Here's one: Inhale deeply for about five seconds while imagining the oxygen flowing into your heart. Then exhale for about five seconds while imagining it flowing out again. Feel free to close your eyes and take a moment to be in the moment.
Keep breathing in this rhythm and think about something that makes you feel good - a pleasant fragrance, for instance.
Repeat as often as you'd like.
Stress Tip 3: Activate your senses
Another good way to unwind is to simply look out the window to see what's going on outside.
"It sounds trivial, but it can be unbelievably effective in reducing stress," Wettig said.
Another tip to help change your perspective is to give your body some comfort. It can be a relaxing exercise to warm your hands by rubbing them together and then placing them over your eyes. Or you can massage your tense neck muscles and feel them loosening up.
If you live near a river, you can walk to the riverbank, concentrate on the movement of the water, and tell yourself, "Like the water, my stress is flowing away," suggested Wettig. Alternatively, you can watch clouds in the sky pass by overhead.
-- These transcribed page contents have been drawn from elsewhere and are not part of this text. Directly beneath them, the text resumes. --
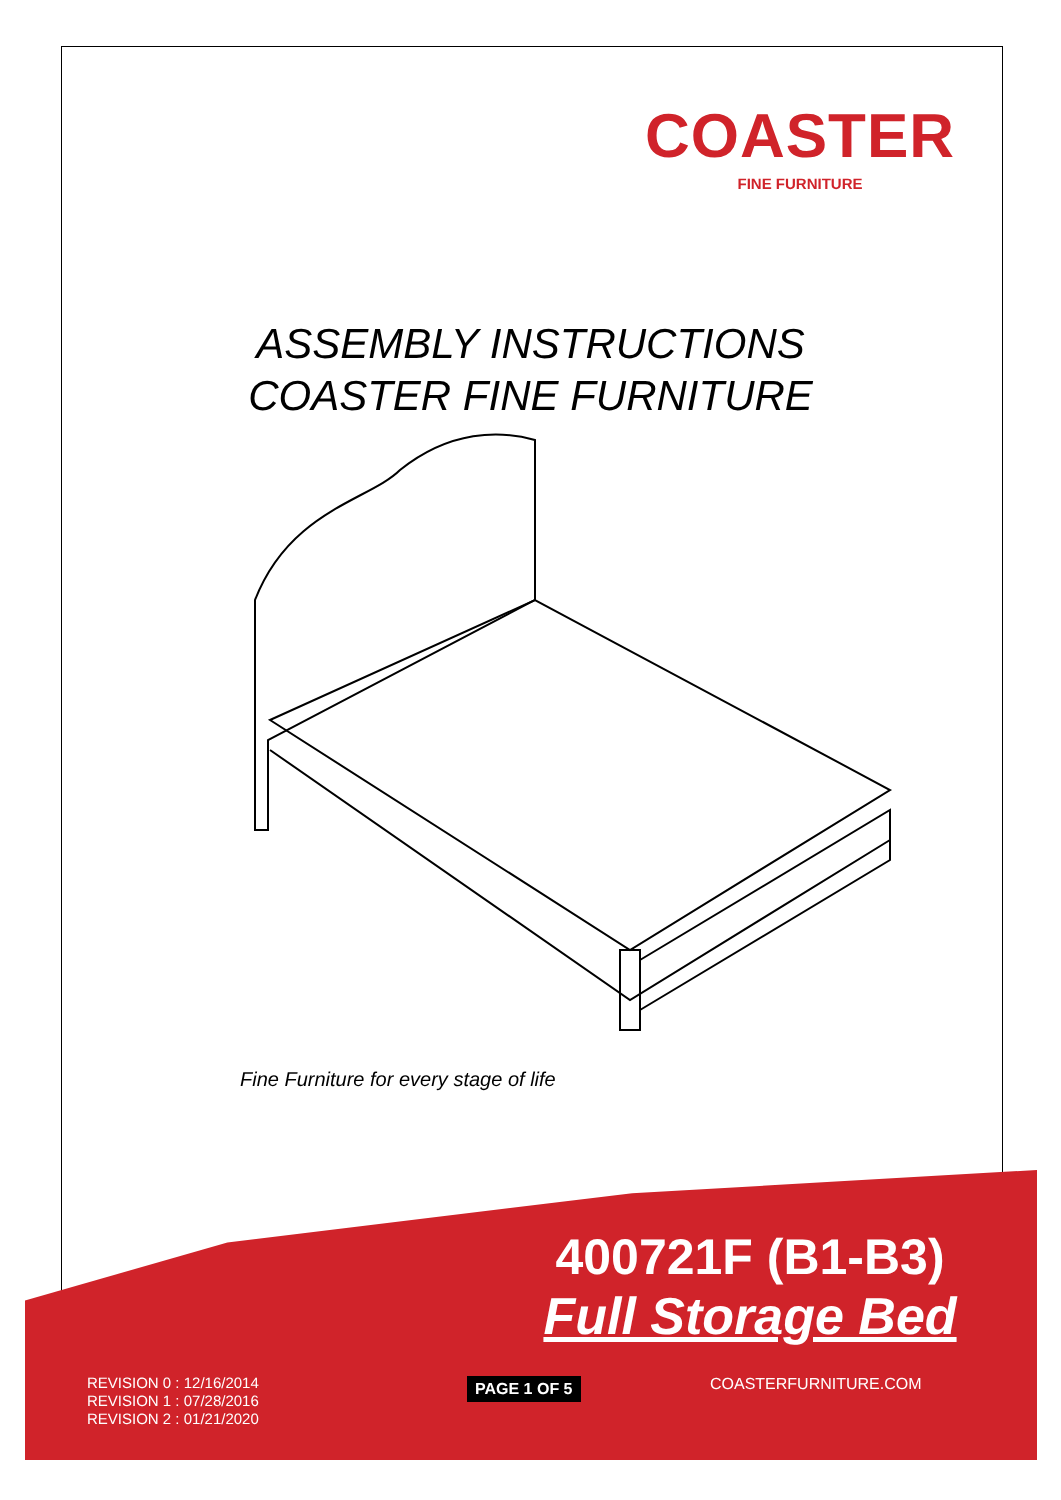COASTER
FINE FURNITURE
ASSEMBLY INSTRUCTIONS
COASTER FINE FURNITURE
Fine Furniture for every stage of life
400721F (B1-B3)
Full Storage Bed
REVISION 0 : 12/16/2014
REVISION 1 : 07/28/2016
REVISION 2 : 01/21/2020
PAGE 1 OF 5 COASTERFURNITURE.COM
"An anti-stress squeeze ball can be helpful as well," Kracke said. Squeezing a small ball can be relaxing, and you can even do it under your desk at work if you need to, out of others' sight.
Incidentally, strategies to relieve acute stress work best when you're already familiar with them.
Above all, always consult your physician or qualified healthcare provider for personalized medical advice if you're feeling too overwhelmed. Seeking professional help from a therapist, and using these tips to take care of your mental health are also keys to a more relaxed state of mind.